El INV flexibiliza las reglas y habilita la comercialización de vinos con sedimentos

El organismo eliminó una resolución vigente desde 2021 al considerar que los cambios en las preferencias de los consumidores y en los procesos de elaboración volvieron innecesarias las restricciones sobre la apariencia de algunos vinos.

El Instituto Nacional de Vitivinicultura (INV) avanzó con una modificación regulatoria que elimina una norma dictada en 2021 y que contemplaba excepciones especiales para la comercialización de vinos que presentaban turbidez o sedimentos visibles. La medida fue oficializada mediante la Resolución 1/2026 y forma parte de un proceso de actualización del marco normativo que regula a la actividad vitivinícola.

La disposición derogada había sido creada para otorgar un encuadre legal a determinados productos elaborados con métodos no tradicionales, cuyos procesos productivos podían dar lugar a vinos con partículas en suspensión o depósitos naturales en las botellas, características que no se ajustaban a los parámetros históricos de limpidez exigidos por la normativa.

Desde el organismo explicaron que la evolución del mercado y de las técnicas enológicas modificó la valoración de este tipo de productos.

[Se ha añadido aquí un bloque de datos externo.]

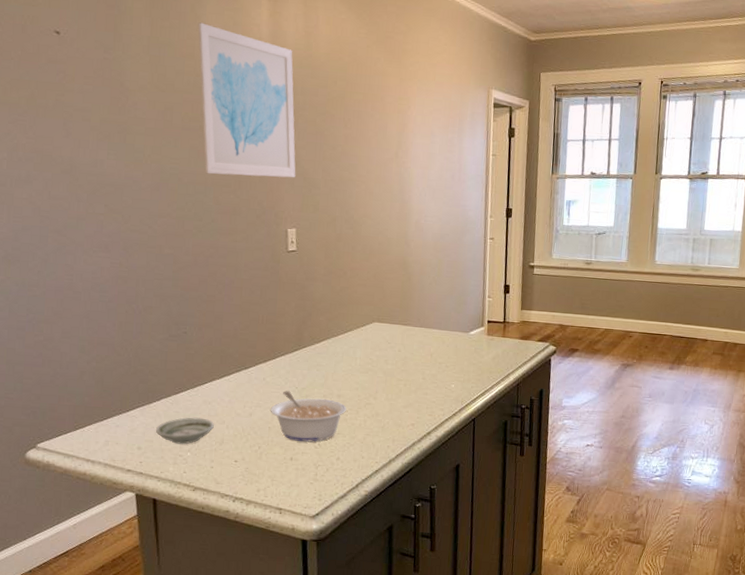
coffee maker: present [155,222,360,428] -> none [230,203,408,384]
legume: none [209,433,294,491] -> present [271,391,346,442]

En los últimos años crecieron las propuestas de vinos naturales, de baja intervención o elaborados con procesos que buscan conservar atributos específicos de la materia prima, donde la presencia de sedimentos ya no es percibida necesariamente como una falla de calidad.

Según el INV, estas transformaciones llevaron a revisar criterios regulatorios que habían quedado desactualizados frente a las nuevas prácticas de producción y a las preferencias de los consumidores. En ese contexto, la eliminación de la resolución apunta a simplificar trámites y evitar requisitos que hoy resultan redundantes.

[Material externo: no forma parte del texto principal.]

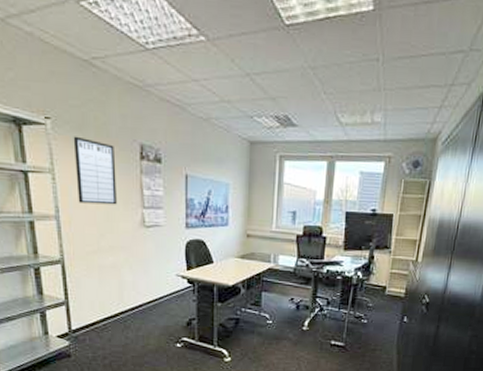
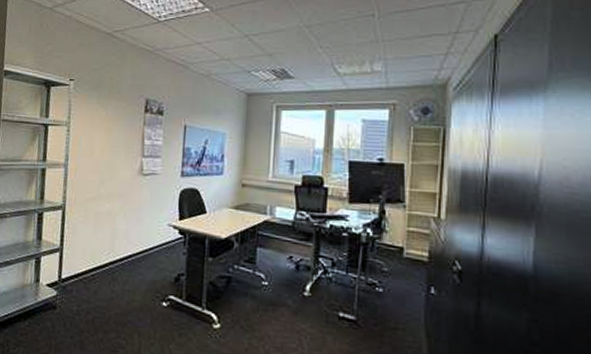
writing board: present [73,136,117,205] -> none [86,94,123,154]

La decisión también se apoya en el Digesto Normativo del organismo aprobado durante 2025. Ese marco regulatorio estableció nuevos criterios de fiscalización, bajo los cuales el aspecto visual del vino y la eventual presencia de sedimentos dejaron de ser factores determinantes para evaluar su aptitud para el consumo.

De esta manera, el INV considera que ya no resulta necesario mantener un régimen de excepciones específico para este tipo de elaboraciones, ya que los controles actuales contemplan una mirada más amplia sobre las características de los productos.

La medida se inscribe además en una política de simplificación administrativa impulsada por el organismo, orientada a reducir regulaciones que perdieron vigencia práctica y a unificar los criterios de control para toda la industria. Con este cambio, el sector contará con un marco normativo más alineado con las tendencias actuales del mercado y con la creciente diversificación de estilos de vinos que se producen y comercializan en el país.